Task instructions: The entries below contain a line with "onmogelijk te overzien." and a line with "Staatssecretaris E. Terpstra". Quote exactly those two lines and all lines between them.

Collected data
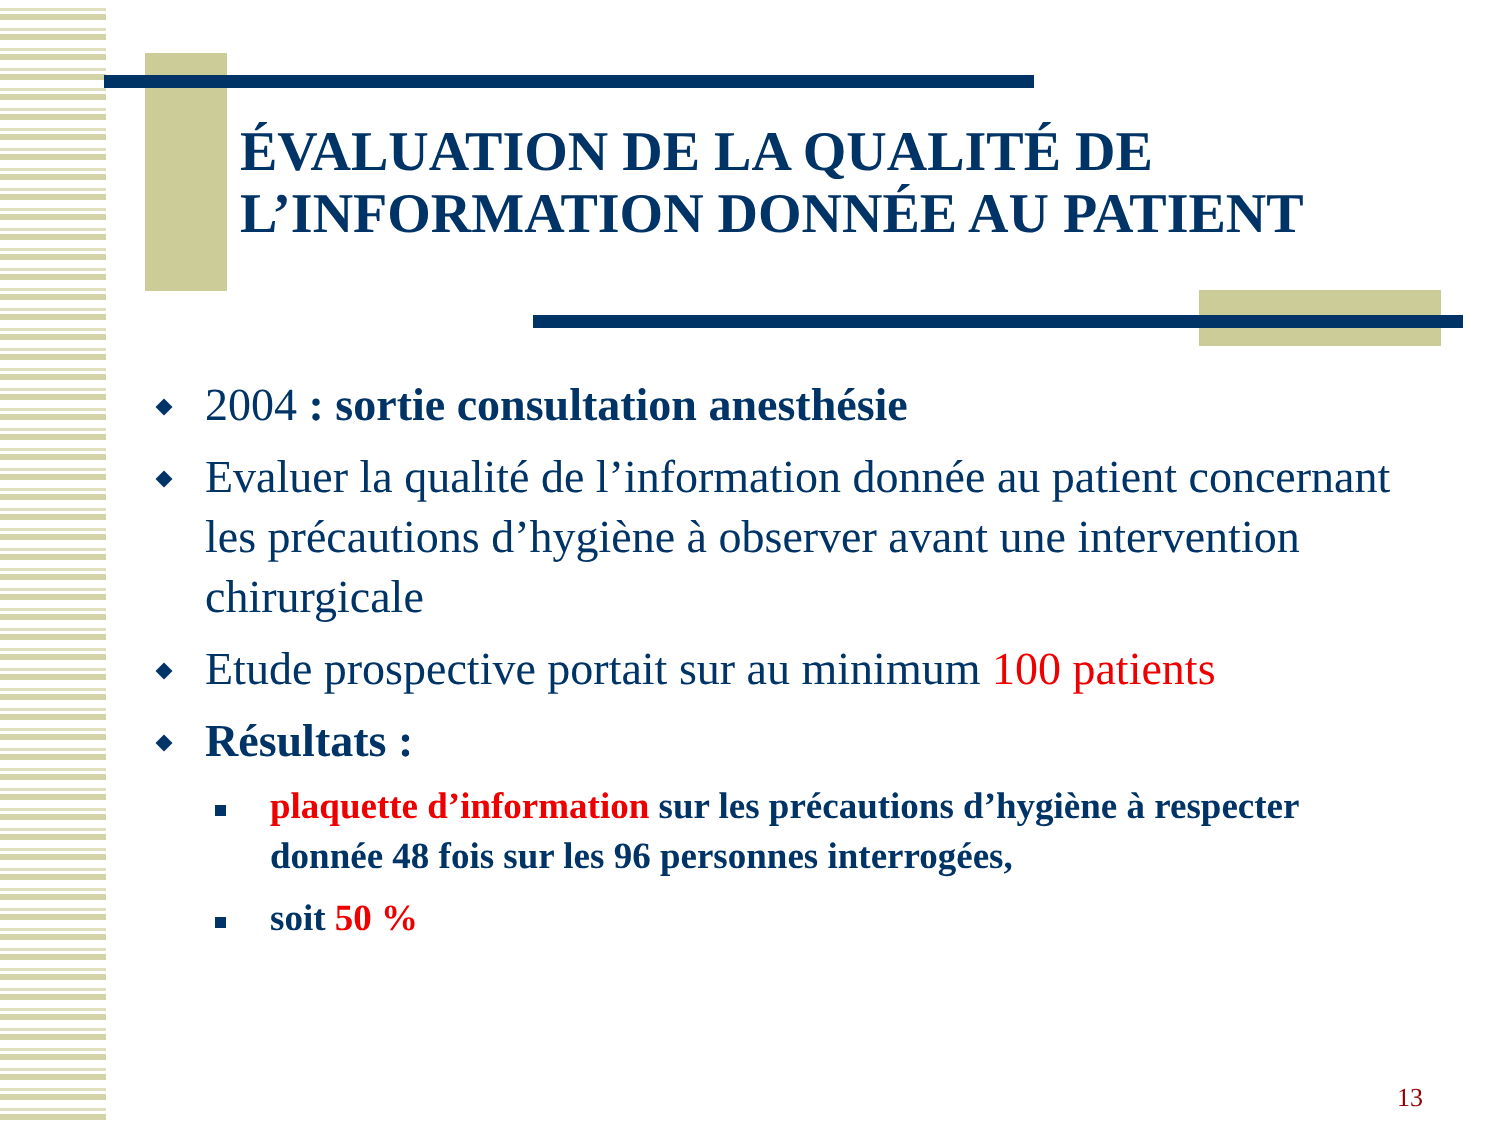ÉVALUATION DE LA QUALITÉ DE
L’INFORMATION DONNÉE AU PATIENT
2004 : sortie consultation anesthésie
Evaluer la qualité de l’information donnée au patient concernant les précautions d’hygiène à observer avant une intervention chirurgicale
Etude prospective portait sur au minimum 100 patients
Résultats :
plaquette d’information sur les précautions d’hygiène à respecter donnée 48 fois sur les 96 personnes interrogées,
soit 50 %
13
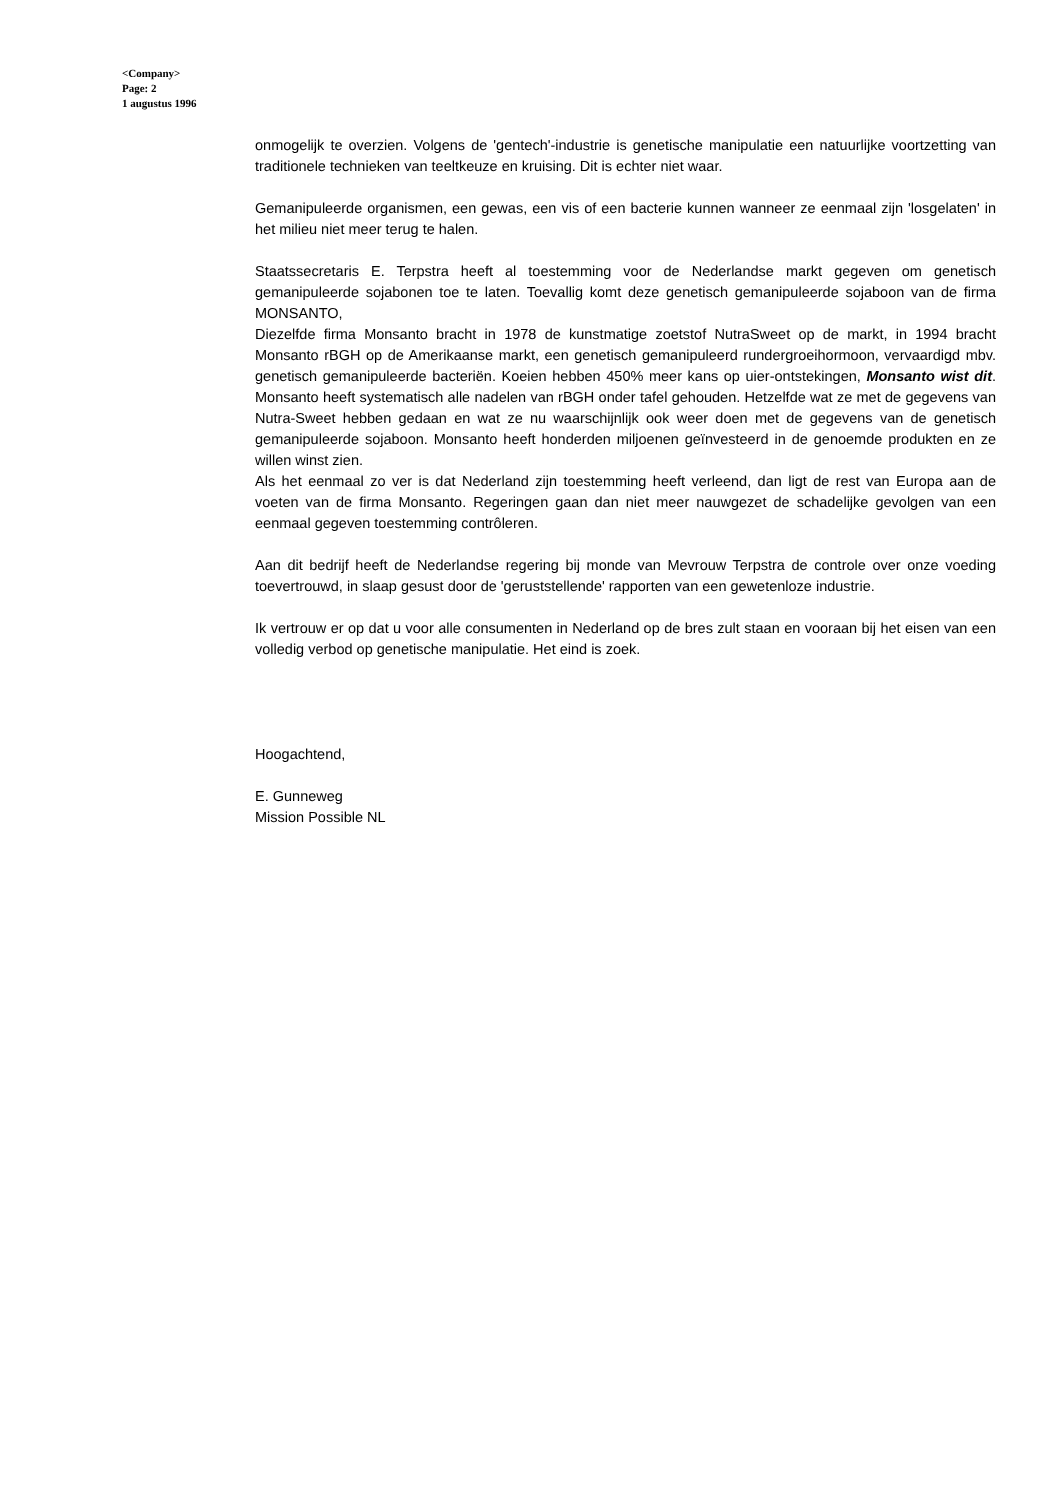<Company>
Page: 2
1 augustus 1996
onmogelijk te overzien. Volgens de 'gentech'-industrie is genetische manipulatie een natuurlijke voortzetting van traditionele technieken van teeltkeuze en kruising. Dit is echter niet waar.
Gemanipuleerde organismen, een gewas, een vis of een bacterie kunnen wanneer ze eenmaal zijn 'losgelaten' in het milieu niet meer terug te halen.
Staatssecretaris E. Terpstra heeft al toestemming voor de Nederlandse markt gegeven om genetisch gemanipuleerde sojabonen toe te laten. Toevallig komt deze genetisch gemanipuleerde sojaboon van de firma MONSANTO,
Diezelfde firma Monsanto bracht in 1978 de kunstmatige zoetstof NutraSweet op de markt, in 1994 bracht Monsanto rBGH op de Amerikaanse markt, een genetisch gemanipuleerd rundergroeihormoon, vervaardigd mbv. genetisch gemanipuleerde bacteriën. Koeien hebben 450% meer kans op uier-ontstekingen, Monsanto wist dit. Monsanto heeft systematisch alle nadelen van rBGH onder tafel gehouden. Hetzelfde wat ze met de gegevens van Nutra-Sweet hebben gedaan en wat ze nu waarschijnlijk ook weer doen met de gegevens van de genetisch gemanipuleerde sojaboon. Monsanto heeft honderden miljoenen geïnvesteerd in de genoemde produkten en ze willen winst zien.
Als het eenmaal zo ver is dat Nederland zijn toestemming heeft verleend, dan ligt de rest van Europa aan de voeten van de firma Monsanto. Regeringen gaan dan niet meer nauwgezet de schadelijke gevolgen van een eenmaal gegeven toestemming contrôleren.
Aan dit bedrijf heeft de Nederlandse regering bij monde van Mevrouw Terpstra de controle over onze voeding toevertrouwd, in slaap gesust door de 'geruststellende' rapporten van een gewetenloze industrie.
Ik vertrouw er op dat u voor alle consumenten in Nederland op de bres zult staan en vooraan bij het eisen van een volledig verbod op genetische manipulatie. Het eind is zoek.
Hoogachtend,
E. Gunneweg
Mission Possible NL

Solved problem:
onmogelijk te overzien. Volgens de 'gentech'-industrie is genetische manipulatie een natuurlijke voortzetting van traditionele technieken van teeltkeuze en kruising. Dit is echter niet waar.
Gemanipuleerde organismen, een gewas, een vis of een bacterie kunnen wanneer ze eenmaal zijn 'losgelaten' in het milieu niet meer terug te halen.
Staatssecretaris E. Terpstra heeft al toestemming voor de Nederlandse markt gegeven om genetisch gemanipuleerde sojabonen toe te laten. Toevallig komt deze genetisch gemanipuleerde sojaboon van de firma MONSANTO,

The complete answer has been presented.